The issue of payments of different types to members of local authorities requires quite a lot of attention. Clearly it becomes even more of an issue as the roles change, but it is not such a recent matter that members have taken decisions that have affected their careers very substantially by choosing to go down the route of public service. I do not oppose the principle that those who have been employed full-time, or pretty much full-time, should receive some sort of severance payment when that office comes to an end. However, the noble Lord limits the provision in a number of ways. First, it is limited to members holding certain positions. We discussed at earlier stages of the Bill the difficulty of those who chair, for instance, an overview and scrutiny committee being perceived as less important than those in an executive position. I would not like to see a severance scheme that did not allow for full consideration of the range of involvement in local government, although I appreciate that the amendment would not set up such a scheme but would provide a framework to enable a scheme to be drawn up.

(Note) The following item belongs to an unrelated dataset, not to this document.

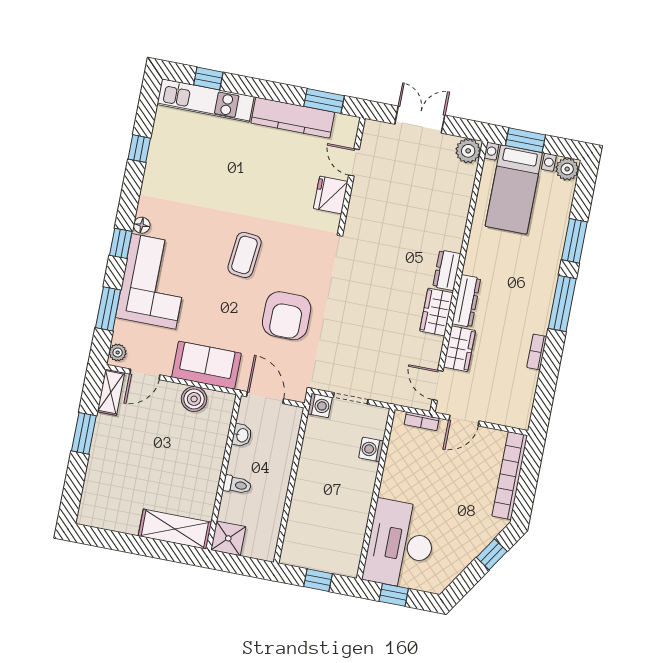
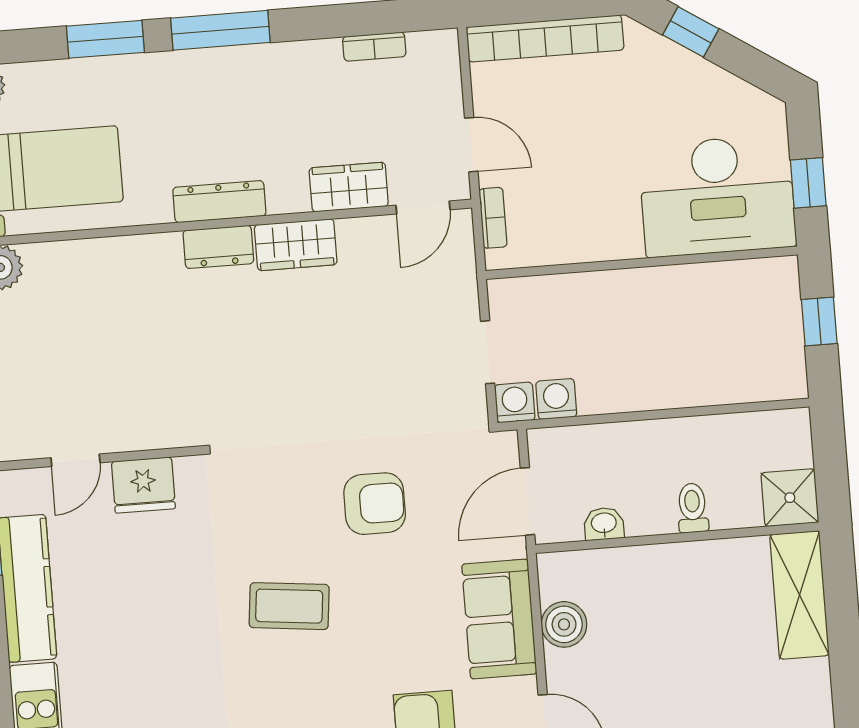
dresser: (466, 301) -> (219, 202), moved
armchair: (287, 316) -> (375, 504), width x0.73, depth x0.73
bookcase: (537, 352) -> (374, 47), moved
washing machine: (371, 449) -> (556, 399), moved, turned 180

Secondly, I do not know whether, in the noble Lord’s mind, the failure to be re-elected includes failure because of deciding not to re-stand. As I understand it—I may have got this a bit wrong; I hope that your Lordships will forgive me if I have, but the principle applies—the scheme that applies to Members of Parliament was changed when it became clear that some MPs, who did not want to continue but who did not want to lose out on the severance payment, stood in a hopeless seat. That is not a good situation to have. The scheme that has been worked up and which is likely to apply following the enactment of the Greater London Authority Bill extends beyond those who have failed to be re-elected in the normal sense of the word. Perhaps I should have put this in the first category, but there are also members who are re-elected as councillors but who do not go into the cabinet—they do not have an executive position.